> [JOB ITEM] Copy the text of each of the items below line for line, leaving out the pictures.
*** Opening of DATASET CONTENT ***
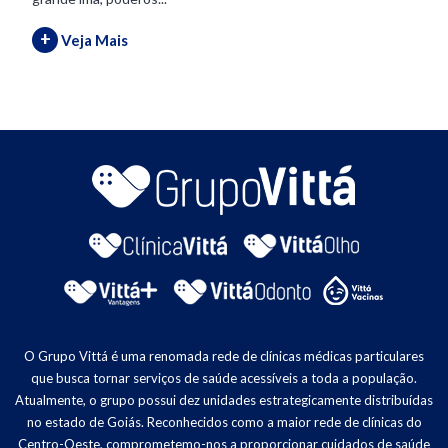
+
Veja Mais
O Grupo Vittá é uma renomada rede de clínicas médicas particulares
que busca tornar serviços de saúde acessíveis a toda a população.
Atualmente, o grupo possui dez unidades estrategicamente distribuídas
no estado de Goiás. Reconhecidos como a maior rede de clínicas do
Centro-Oeste, comprometemo-nos a proporcionar cuidados de saúde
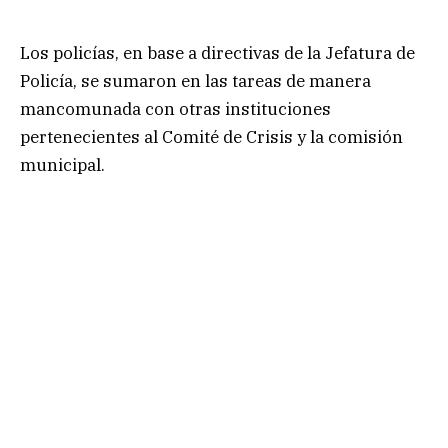
Los policías, en base a directivas de la Jefatura de
Policía, se sumaron en las tareas de manera
mancomunada con otras instituciones
pertenecientes al Comité de Crisis y la comisión
municipal.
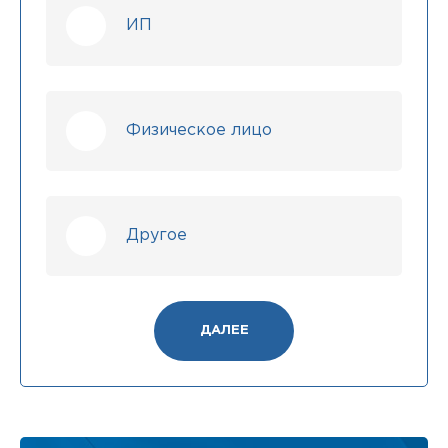
ИП
Физическое лицо
Другое
ДАЛЕЕ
*** Close of DATASET CONTENT ***
> [PROBLEM SOLUTION]
+
Veja Mais
O Grupo Vittá é uma renomada rede de clínicas médicas particulares
que busca tornar serviços de saúde acessíveis a toda a população.
Atualmente, o grupo possui dez unidades estrategicamente distribuídas
no estado de Goiás. Reconhecidos como a maior rede de clínicas do
Centro-Oeste, comprometemo-nos a proporcionar cuidados de saúde
Los policías, en base a directivas de la Jefatura de
Policía, se sumaron en las tareas de manera
mancomunada con otras instituciones
pertenecientes al Comité de Crisis y la comisión
municipal.
ИП
Физическое лицо
Другое
ДАЛЕЕ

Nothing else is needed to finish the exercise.